Looking at the big picture


After not having worked for nearly 5 months due to my accident, it was with relief and trepidation that I would return to my old team and the project I was forced to leave.

Heading back in for my first day was something of a relief, but as the train neared my city station. The butterflies in my stomach began their war dance the nerves and jitters hit home.


Not that I should have had any concerns about what my role was and If I was still capable of processing all the information which would be dumped in my lap over the coming weeks. It was more if my mind would be able to cope with the social part of the job.

Friendship and caffeine got me through the day, only just. I was so exhausted on the trip home and struggled to stay awake, hoping I wouldn’t fall asleep and miss my station.

I have been back a few days now and it’s getting easier. And it will eventually be a normality for me in the coming weeks.

My life has become much busier now that I’m back at work. I still need to continue with all my rehabilitation exercises, get to hydrotherapy and see the physio a few times a week.


Busy weeks ahead, but at least I’m moving in the right direction. And that forward direction will continue. Going backwards is not an option. Not now. Not ever.

As my physio said. ‘You broke your back in a cycling accident less than 5 months ago. And you’re going back to work. Don’t be so hard on yourself.’

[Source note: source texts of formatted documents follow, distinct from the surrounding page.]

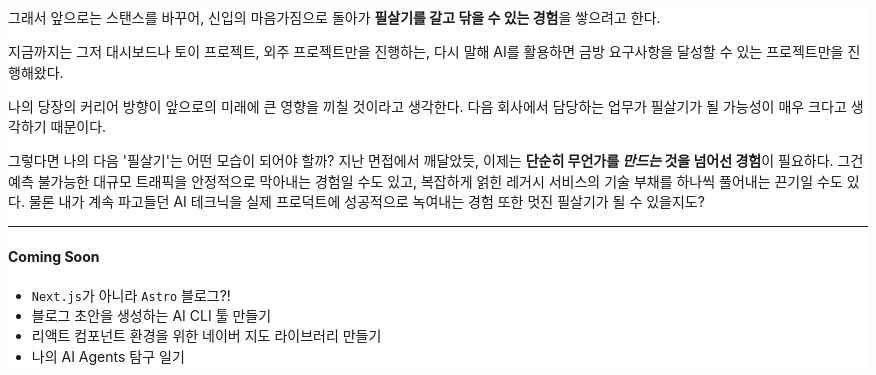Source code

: 그래서 앞으로는 스탠스를 바꾸어, 신입의 마음가짐으로 돌아가 **필살기를 갈고 닦을 수 있는 경험**을 쌓으려고 한다.

지금까지는 그저 대시보드나 토이 프로젝트, 외주 프로젝트만을 진행하는, 다시 말해 AI를 활용하면 금방 요구사항을 달성할 수 있는 프로젝트만을 진행해왔다.

나의 당장의 커리어 방향이 앞으로의 미래에 큰 영향을 끼칠 것이라고 생각한다. 다음 회사에서 담당하는 업무가 필살기가 될 가능성이 매우 크다고 생각하기 때문이다.

그렇다면 나의 다음 '필살기'는 어떤 모습이 되어야 할까? 지난 면접에서 깨달았듯, 이제는 **단순히 무언가를 *만드는* 것을 넘어선 경험**이 필요하다. 그건 예측 불가능한 대규모 트래픽을 안정적으로 막아내는 경험일 수도 있고, 복잡하게 얽힌 레거시 서비스의 기술 부채를 하나씩 풀어내는 끈기일 수도 있다. 물론 내가 계속 파고들던 AI 테크닉을 실제 프로덕트에 성공적으로 녹여내는 경험 또한 멋진 필살기가 될 수 있을지도? 


---

#### Coming Soon

- `Next.js`가 아니라 `Astro` 블로그?!
- 블로그 초안을 생성하는 AI CLI 툴 만들기
- 리액트 컴포넌트 환경을 위한 네이버 지도 라이브러리 만들기
- 나의 AI Agents 탐구 일기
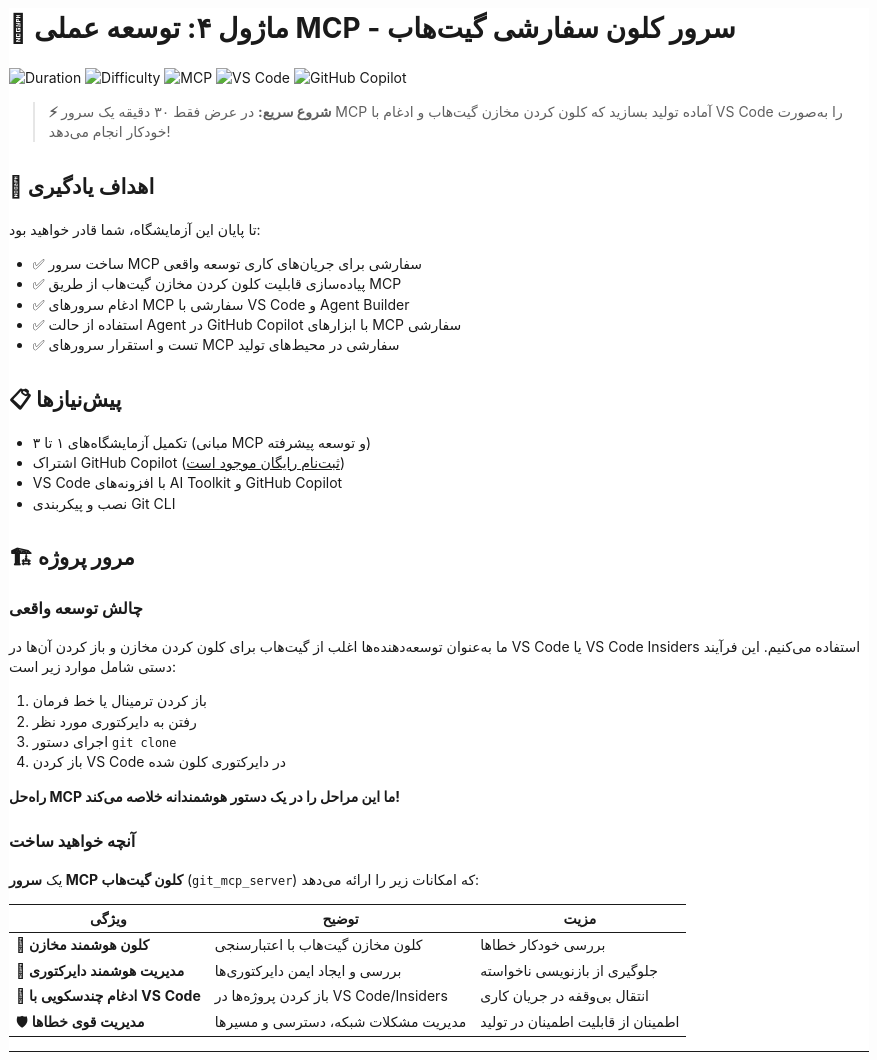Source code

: 
# 🐙 ماژول ۴: توسعه عملی MCP - سرور کلون سفارشی گیت‌هاب

![Duration](https://img.shields.io/badge/Duration-30_minutes-blue?style=flat-square)
![Difficulty](https://img.shields.io/badge/Difficulty-Intermediate-orange?style=flat-square)
![MCP](https://img.shields.io/badge/MCP-Custom%20Server-purple?style=flat-square&logo=github)
![VS Code](https://img.shields.io/badge/VS%20Code-Integration-blue?style=flat-square&logo=visualstudiocode)
![GitHub Copilot](https://img.shields.io/badge/GitHub%20Copilot-Agent%20Mode-green?style=flat-square&logo=github)

> **⚡ شروع سریع:** در عرض فقط ۳۰ دقیقه یک سرور MCP آماده تولید بسازید که کلون کردن مخازن گیت‌هاب و ادغام با VS Code را به‌صورت خودکار انجام می‌دهد!

## 🎯 اهداف یادگیری

تا پایان این آزمایشگاه، شما قادر خواهید بود:

- ✅ ساخت سرور MCP سفارشی برای جریان‌های کاری توسعه واقعی
- ✅ پیاده‌سازی قابلیت کلون کردن مخازن گیت‌هاب از طریق MCP
- ✅ ادغام سرورهای MCP سفارشی با VS Code و Agent Builder
- ✅ استفاده از حالت Agent در GitHub Copilot با ابزارهای MCP سفارشی
- ✅ تست و استقرار سرورهای MCP سفارشی در محیط‌های تولید

## 📋 پیش‌نیازها

- تکمیل آزمایشگاه‌های ۱ تا ۳ (مبانی MCP و توسعه پیشرفته)
- اشتراک GitHub Copilot ([ثبت‌نام رایگان موجود است](https://github.com/github-copilot/signup))
- VS Code با افزونه‌های AI Toolkit و GitHub Copilot
- نصب و پیکربندی Git CLI

## 🏗️ مرور پروژه

### **چالش توسعه واقعی**
ما به‌عنوان توسعه‌دهنده‌ها اغلب از گیت‌هاب برای کلون کردن مخازن و باز کردن آن‌ها در VS Code یا VS Code Insiders استفاده می‌کنیم. این فرآیند دستی شامل موارد زیر است:
1. باز کردن ترمینال یا خط فرمان
2. رفتن به دایرکتوری مورد نظر
3. اجرای دستور `git clone`
4. باز کردن VS Code در دایرکتوری کلون شده

**راه‌حل MCP ما این مراحل را در یک دستور هوشمندانه خلاصه می‌کند!**

### **آنچه خواهید ساخت**
یک **سرور MCP کلون گیت‌هاب** (`git_mcp_server`) که امکانات زیر را ارائه می‌دهد:

| ویژگی | توضیح | مزیت |
|---------|-------------|---------|
| 🔄 **کلون هوشمند مخازن** | کلون مخازن گیت‌هاب با اعتبارسنجی | بررسی خودکار خطاها |
| 📁 **مدیریت هوشمند دایرکتوری** | بررسی و ایجاد ایمن دایرکتوری‌ها | جلوگیری از بازنویسی ناخواسته |
| 🚀 **ادغام چندسکویی با VS Code** | باز کردن پروژه‌ها در VS Code/Insiders | انتقال بی‌وقفه در جریان کاری |
| 🛡️ **مدیریت قوی خطاها** | مدیریت مشکلات شبکه، دسترسی و مسیرها | اطمینان از قابلیت اطمینان در تولید |

---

As much as his words made perfect sense, it’s still tough at times to see the big picture. And that’s something we all need to do.

Light at the end of the tunnel 


As the days, weeks and months all slowly slipped by, my rehabilitation continued to become more intense as did all my exercise sessions.

With each passing week, I found I was able to move a little easier and my days weren’t filled with pain and my body was recovering. Slowly, but nonetheless recovering.

So as I continued my journey to full recovery, I continued to look for the light at the end of the tunnel. But no matter how much I think I had progressed, the tiny pin prick of a light never seemed to get any bigger.


It was then I was told I should look back through the weeks and months and see how far I had really progressed.

So as I looked back over my shoulder, I could see a tiny light, way back in the distance. It was where my rehabilitation journey had begun. It was just as far as the light in front of me, where I was heading.

The hardest part of any journey is the middle part. You are far enough from your starting point, and just as far from your destination. Frustrating, but you know you are heading in the right direction.


It’s times like these where you need to be a ‘bit of a mongrel’ and attack the last part of the journey with guts and determination. It’s going to be the only way to make it through the tunnel and out to the other side.

I know the my own journey still has a long way to go, but I do know what awaits me when I eventually arrive at my destination.


We all need to set our sights on that pin prick of a light at the end of the tunnel. And we can do that with the help and support from the people around us, who want us to get out of the dark tunnel.